My Cobra does not really earn faster than Viper - no. I only got it because I wanted my cargo room so I could run some missions and pirate/smuggle some so I wasn't solely reliant on bounty hunting. Plus Vipers have horrible jump distance. I'm fairly sure an Anaconda wouldn't earn drastically more than an Eagle really if you just stat a nav point. That's the issue. Especially if you consider the increased running costs.
 
The issue isn't that it "doesn't pay" rather that it doesn't scale. I can make 100-300k an hour bounty hunting, but there's nowhere to go from there. If you want to keep upgrading your ship and getting new ones - it gets drastically slower as you move from ship to ship. I'm in a Cobra, because I like to smuggle/trade/pirate some - and it's 1.6 million for the top modules (A4).
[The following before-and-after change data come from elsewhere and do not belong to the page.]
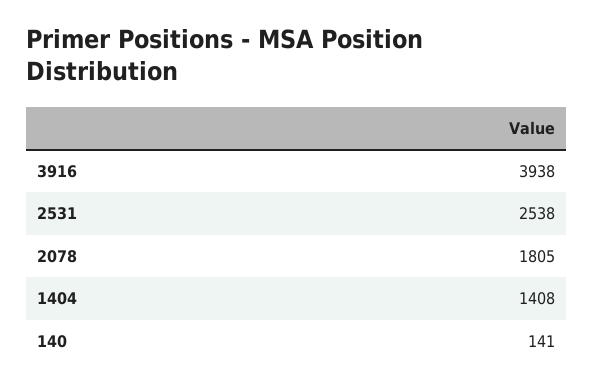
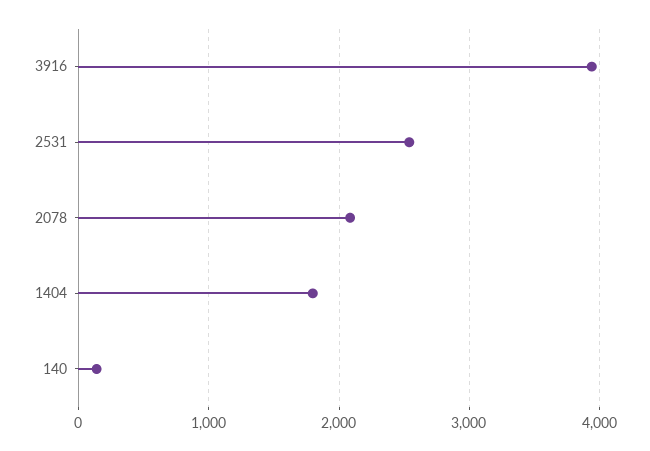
2078: 1805 -> 2100
1404: 1408 -> 1800

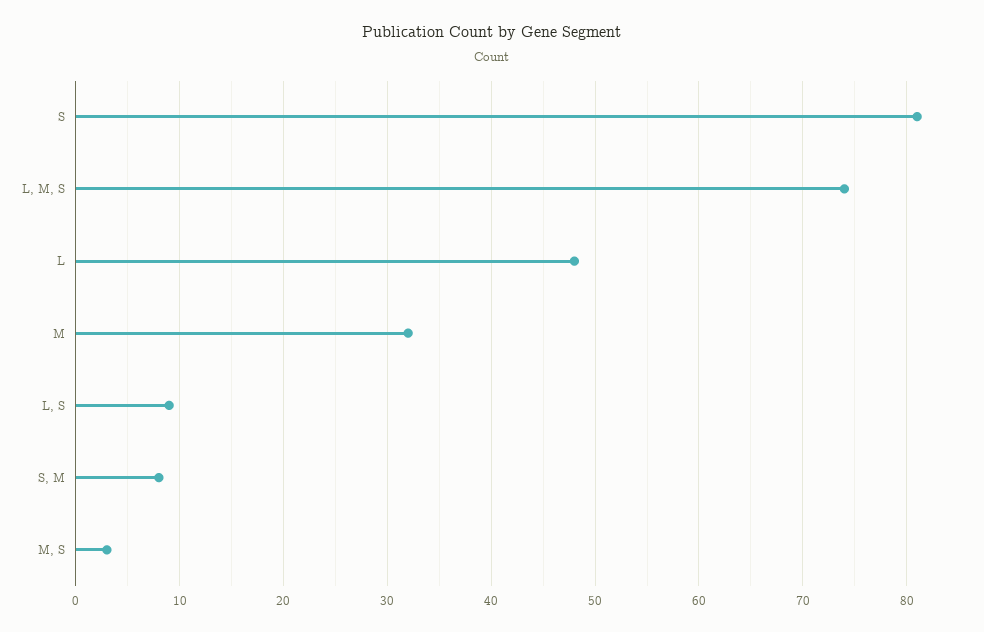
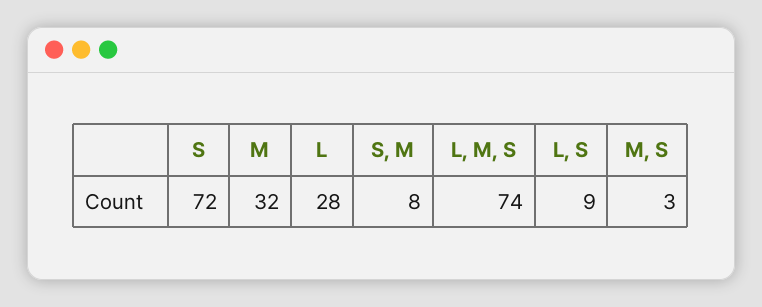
S: 81 -> 72
L: 48 -> 28

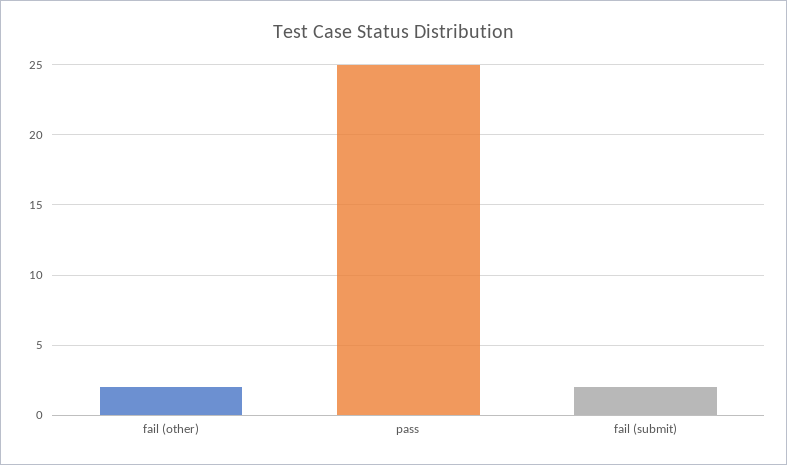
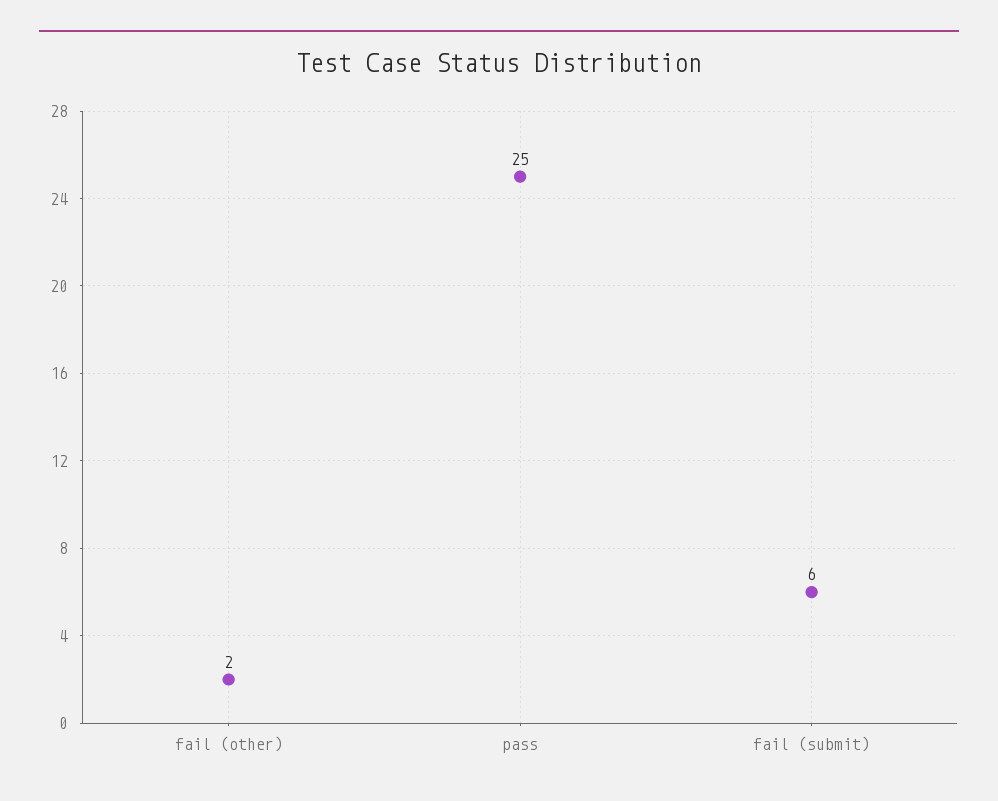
fail (submit): 2 -> 6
An Asp is 6 million, but that's stock and it won't do much for me at all. I'd probably need more like 20 million to outfit it. Try reaching that goal in a reasonable time frame with bounty hunting. For now, I've settled on just making my Cobra the best, because I don't feel I'll be able to afford a higher tier ship (Asp/Dropship/Python/Anaconda).
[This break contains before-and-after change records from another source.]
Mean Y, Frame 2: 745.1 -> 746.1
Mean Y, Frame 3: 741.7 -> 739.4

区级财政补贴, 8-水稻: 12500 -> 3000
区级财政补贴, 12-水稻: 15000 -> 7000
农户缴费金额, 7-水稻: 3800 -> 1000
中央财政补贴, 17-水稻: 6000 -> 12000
Besides the Anaconda missions, there is no *reliable* way to find large bounties. And those missions are super annoying and can end up taking hours based on the random nature of the USS system. Otherwise, most of the bounties you run into at nav beacons/anarchy systems/resource are fairly low, if easy to kill usually. The real issue is once you get a Viper/Cobra pretty fitted out - then what? It'll take forever to move up (say to the Asp) and then it's even slower to fit that out, since those modules and the repair costs on it are even higher. Frankly at this point, I would be scared to get an Asp, because of the times NPC pirates crash into me and take me out. I wouldn't want to have to pay the insurance costs on anything higher than a Cobra.

Each time you move up a tier in ship, your bounty hunting income stays more or less the same, with a slight increase in efficiency. Reason being is even though you are stronger, you won't necessarily be fighting anything harder .The same is not true about trading - where bigger, better ships expand your cargo capacity and thus your income potential. There bounty hunting missions need to be refined or some other system implemented to help with the scale/progression of bounty hunting.
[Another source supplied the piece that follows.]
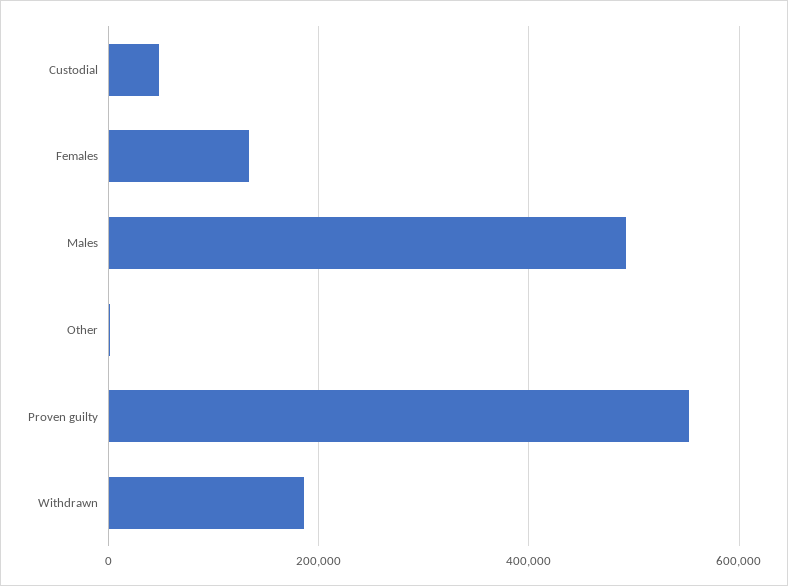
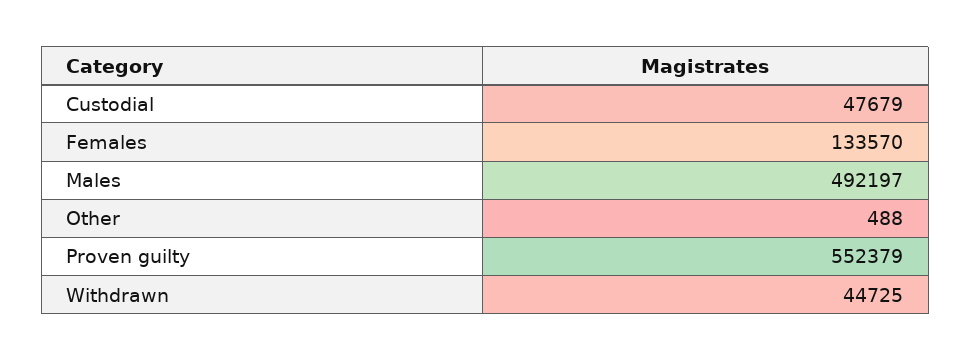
Withdrawn: 180000 -> 44725

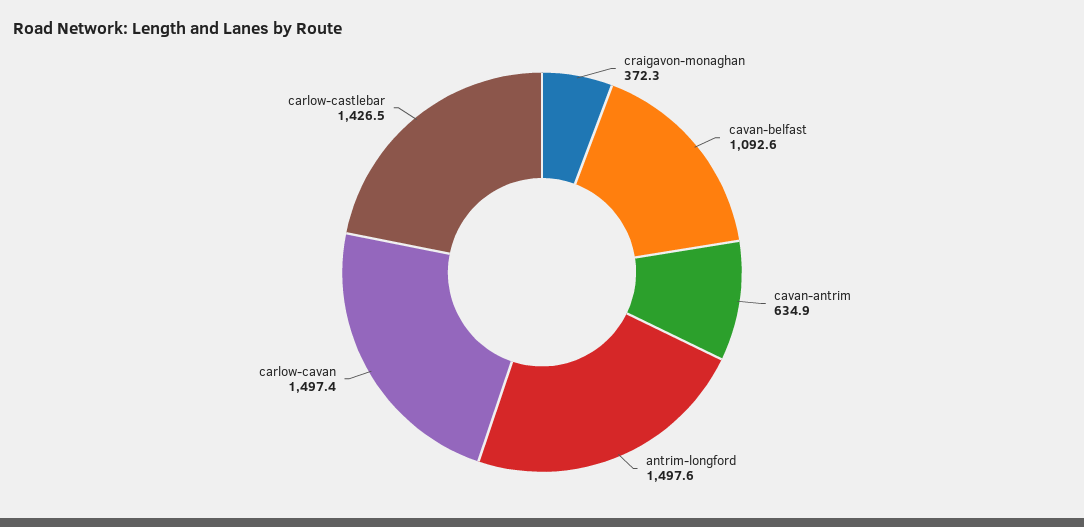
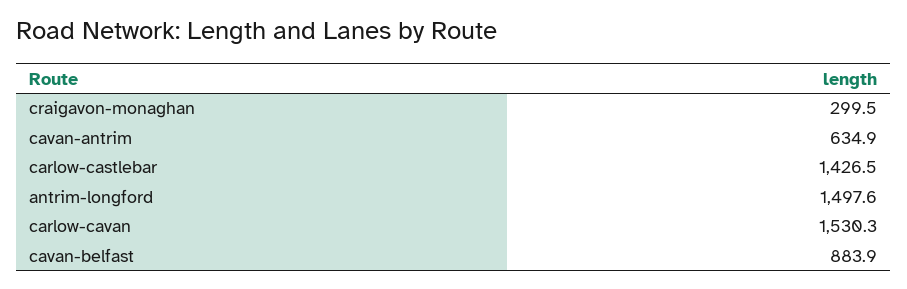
craigavon-monaghan: 372.3 -> 299.5
cavan-belfast: 1092.6 -> 883.9
carlow-cavan: 1497.4 -> 1530.3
Definitely this. Frankly it's so much obvious that I don't understand why it hasn't already been fixed. Even the X-3 games had higher paying combat missions (with harder targets) the higher your combat rating got, and those games aren't exactly refined.
 
Ah, but Bounty Hunting is all about the value of the kill and not a progression that increases in value as your ship operating expenses increase. It's a great way to start with entry level ships but of course it will have a finite profit ability.

Rare Commodities is another way to generate better profits with the least risk. It requires say a Cobra cargo hold and a good jump range to be effective.

Finally regular Trading comes in which also has a finite profit ability but can be expanded as your cargo hold increases.

That's the profit system which is great and works. As a Trader I have more credits and a bigger ship but a Bounty Hunter has kills advancing to Elite status where I have 3 (Interdictions). So it's all about what a player wants and using the available tools to get there.